Stored items:
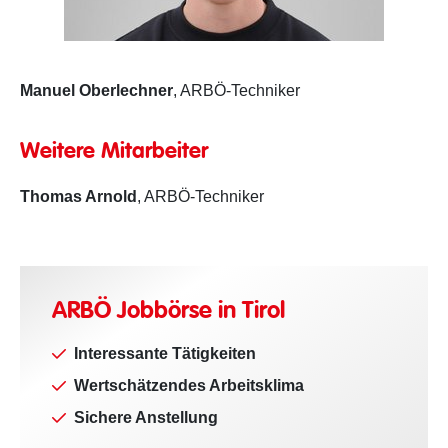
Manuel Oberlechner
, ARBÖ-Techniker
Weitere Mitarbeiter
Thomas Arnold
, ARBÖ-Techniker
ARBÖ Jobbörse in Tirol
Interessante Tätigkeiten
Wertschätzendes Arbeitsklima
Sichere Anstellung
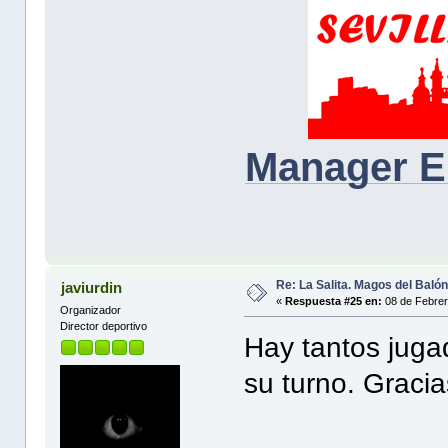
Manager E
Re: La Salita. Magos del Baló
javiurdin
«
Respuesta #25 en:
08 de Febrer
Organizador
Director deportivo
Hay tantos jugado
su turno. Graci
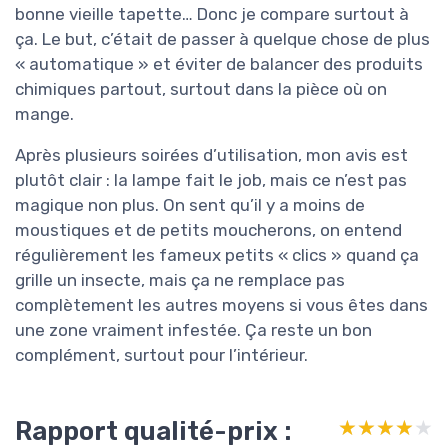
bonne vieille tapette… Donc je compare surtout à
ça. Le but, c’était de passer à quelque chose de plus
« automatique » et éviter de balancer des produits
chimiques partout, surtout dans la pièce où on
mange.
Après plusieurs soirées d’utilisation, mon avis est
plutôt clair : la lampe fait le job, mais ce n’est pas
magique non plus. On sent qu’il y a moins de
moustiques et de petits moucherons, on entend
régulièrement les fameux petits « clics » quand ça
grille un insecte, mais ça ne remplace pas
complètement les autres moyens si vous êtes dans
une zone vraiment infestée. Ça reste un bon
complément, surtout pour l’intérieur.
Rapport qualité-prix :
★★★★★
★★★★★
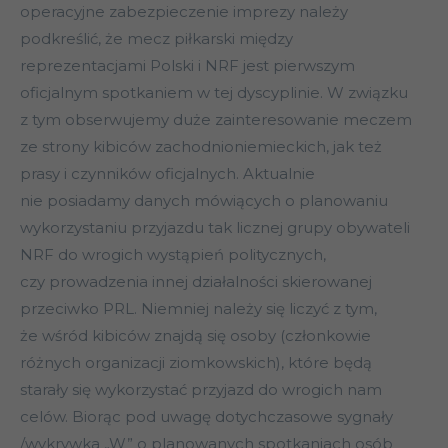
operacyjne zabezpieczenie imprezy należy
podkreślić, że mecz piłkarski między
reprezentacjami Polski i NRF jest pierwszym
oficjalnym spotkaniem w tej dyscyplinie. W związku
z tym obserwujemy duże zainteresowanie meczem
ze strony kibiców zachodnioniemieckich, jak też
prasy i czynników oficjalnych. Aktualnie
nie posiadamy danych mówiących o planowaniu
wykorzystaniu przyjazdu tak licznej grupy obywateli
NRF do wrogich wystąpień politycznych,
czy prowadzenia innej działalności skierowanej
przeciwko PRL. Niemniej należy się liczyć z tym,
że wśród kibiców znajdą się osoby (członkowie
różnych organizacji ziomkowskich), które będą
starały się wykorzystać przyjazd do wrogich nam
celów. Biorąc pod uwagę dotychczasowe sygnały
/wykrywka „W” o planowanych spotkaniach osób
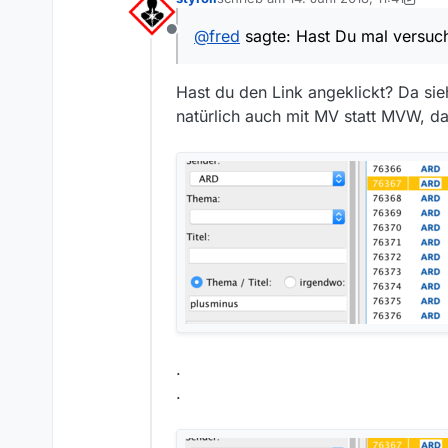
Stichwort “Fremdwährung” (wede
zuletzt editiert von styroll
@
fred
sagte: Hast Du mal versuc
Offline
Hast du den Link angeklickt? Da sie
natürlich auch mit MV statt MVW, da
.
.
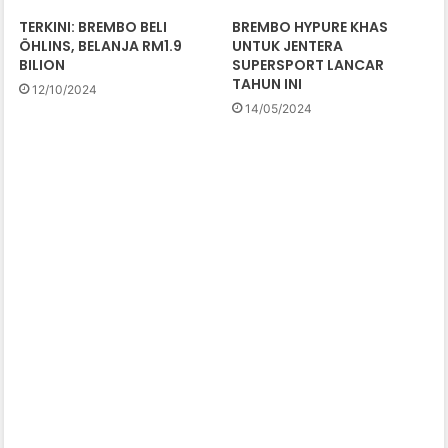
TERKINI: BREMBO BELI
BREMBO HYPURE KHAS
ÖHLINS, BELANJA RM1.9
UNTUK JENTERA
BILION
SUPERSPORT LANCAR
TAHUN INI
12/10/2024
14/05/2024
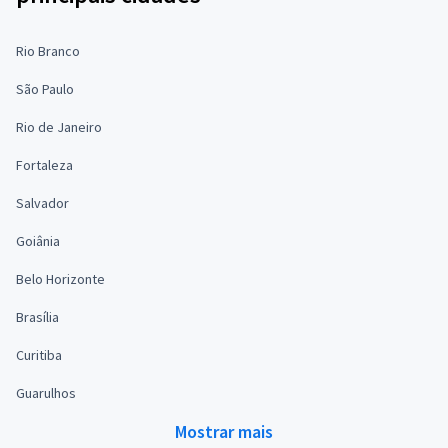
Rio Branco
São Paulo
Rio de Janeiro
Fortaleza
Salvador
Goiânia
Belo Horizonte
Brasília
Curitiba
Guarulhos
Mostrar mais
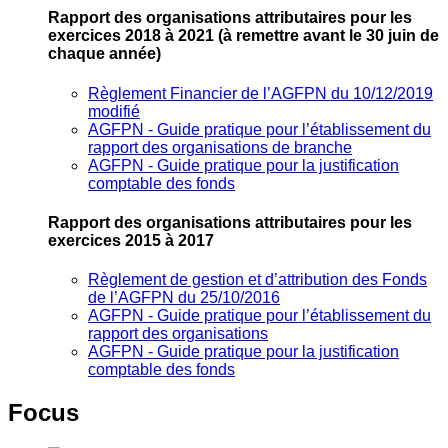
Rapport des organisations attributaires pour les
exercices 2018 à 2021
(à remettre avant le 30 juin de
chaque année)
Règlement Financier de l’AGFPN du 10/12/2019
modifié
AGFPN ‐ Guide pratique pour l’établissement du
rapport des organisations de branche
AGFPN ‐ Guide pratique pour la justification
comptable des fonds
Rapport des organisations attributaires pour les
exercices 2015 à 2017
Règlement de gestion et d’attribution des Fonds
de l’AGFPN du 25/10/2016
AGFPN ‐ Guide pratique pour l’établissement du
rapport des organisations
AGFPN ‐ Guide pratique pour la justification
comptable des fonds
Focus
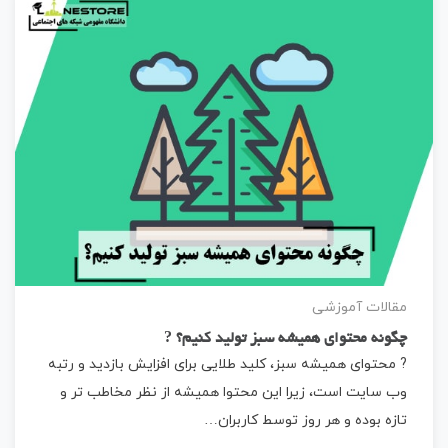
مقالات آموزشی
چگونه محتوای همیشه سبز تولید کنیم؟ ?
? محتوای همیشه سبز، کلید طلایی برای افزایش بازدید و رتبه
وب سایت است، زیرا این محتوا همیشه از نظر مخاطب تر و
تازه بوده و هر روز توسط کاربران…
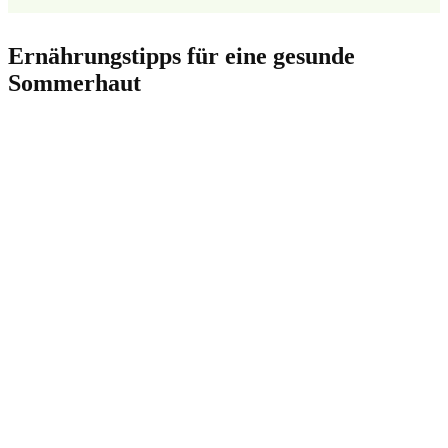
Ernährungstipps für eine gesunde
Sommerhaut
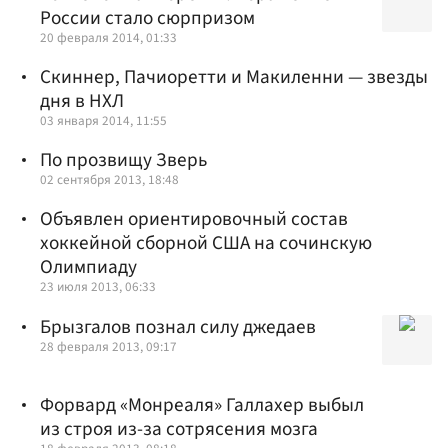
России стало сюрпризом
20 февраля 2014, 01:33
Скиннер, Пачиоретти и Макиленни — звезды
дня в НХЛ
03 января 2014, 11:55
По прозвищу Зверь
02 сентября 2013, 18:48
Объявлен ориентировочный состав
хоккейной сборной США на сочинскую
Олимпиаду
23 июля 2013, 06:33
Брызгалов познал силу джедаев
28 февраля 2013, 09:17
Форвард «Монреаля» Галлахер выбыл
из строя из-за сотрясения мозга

▸ **ACTIVITY**
Leaving out the images, return the entries above exactly as they read.

▸ **TASK ANSWER**
Manuel Oberlechner
, ARBÖ-Techniker
Weitere Mitarbeiter
Thomas Arnold
, ARBÖ-Techniker
ARBÖ Jobbörse in Tirol
Interessante Tätigkeiten
Wertschätzendes Arbeitsklima
Sichere Anstellung
Manager E
Re: La Salita. Magos del Baló
javiurdin
«
Respuesta #25 en:
08 de Febrer
Organizador
Director deportivo
Hay tantos jugado
su turno. Graci
bonne vieille tapette… Donc je compare surtout à
ça. Le but, c’était de passer à quelque chose de plus
« automatique » et éviter de balancer des produits
chimiques partout, surtout dans la pièce où on
mange.
Après plusieurs soirées d’utilisation, mon avis est
plutôt clair : la lampe fait le job, mais ce n’est pas
magique non plus. On sent qu’il y a moins de
moustiques et de petits moucherons, on entend
régulièrement les fameux petits « clics » quand ça
grille un insecte, mais ça ne remplace pas
complètement les autres moyens si vous êtes dans
une zone vraiment infestée. Ça reste un bon
complément, surtout pour l’intérieur.
Rapport qualité-prix :
★★★★★
★★★★★
operacyjne zabezpieczenie imprezy należy
podkreślić, że mecz piłkarski między
reprezentacjami Polski i NRF jest pierwszym
oficjalnym spotkaniem w tej dyscyplinie. W związku
z tym obserwujemy duże zainteresowanie meczem
ze strony kibiców zachodnioniemieckich, jak też
prasy i czynników oficjalnych. Aktualnie
nie posiadamy danych mówiących o planowaniu
wykorzystaniu przyjazdu tak licznej grupy obywateli
NRF do wrogich wystąpień politycznych,
czy prowadzenia innej działalności skierowanej
przeciwko PRL. Niemniej należy się liczyć z tym,
że wśród kibiców znajdą się osoby (członkowie
różnych organizacji ziomkowskich), które będą
starały się wykorzystać przyjazd do wrogich nam
celów. Biorąc pod uwagę dotychczasowe sygnały
/wykrywka „W” o planowanych spotkaniach osób
Stichwort “Fremdwährung” (wede
zuletzt editiert von styroll
@
fred
sagte: Hast Du mal versuc
Offline
Hast du den Link angeklickt? Da sie
natürlich auch mit MV statt MVW, da
.
.
TERKINI: BREMBO BELI
BREMBO HYPURE KHAS
ÖHLINS, BELANJA RM1.9
UNTUK JENTERA
BILION
SUPERSPORT LANCAR
TAHUN INI
12/10/2024
14/05/2024
Rio Branco
São Paulo
Rio de Janeiro
Fortaleza
Salvador
Goiânia
Belo Horizonte
Brasília
Curitiba
Guarulhos
Mostrar mais
Rapport des organisations attributaires pour les
exercices 2018 à 2021
(à remettre avant le 30 juin de
chaque année)
Règlement Financier de l’AGFPN du 10/12/2019
modifié
AGFPN ‐ Guide pratique pour l’établissement du
rapport des organisations de branche
AGFPN ‐ Guide pratique pour la justification
comptable des fonds
Rapport des organisations attributaires pour les
exercices 2015 à 2017
Règlement de gestion et d’attribution des Fonds
de l’AGFPN du 25/10/2016
AGFPN ‐ Guide pratique pour l’établissement du
rapport des organisations
AGFPN ‐ Guide pratique pour la justification
comptable des fonds
Focus
مقالات آموزشی
چگونه محتوای همیشه سبز تولید کنیم؟ ?
? محتوای همیشه سبز، کلید طلایی برای افزایش بازدید و رتبه
وب سایت است، زیرا این محتوا همیشه از نظر مخاطب تر و
تازه بوده و هر روز توسط کاربران…
Ernährungstipps für eine gesunde
Sommerhaut
России стало сюрпризом
20 февраля 2014, 01:33
Скиннер, Пачиоретти и Макиленни — звезды
дня в НХЛ
03 января 2014, 11:55
По прозвищу Зверь
02 сентября 2013, 18:48
Объявлен ориентировочный состав
хоккейной сборной США на сочинскую
Олимпиаду
23 июля 2013, 06:33
Брызгалов познал силу джедаев
28 февраля 2013, 09:17
Форвард «Монреаля» Галлахер выбыл
из строя из-за сотрясения мозга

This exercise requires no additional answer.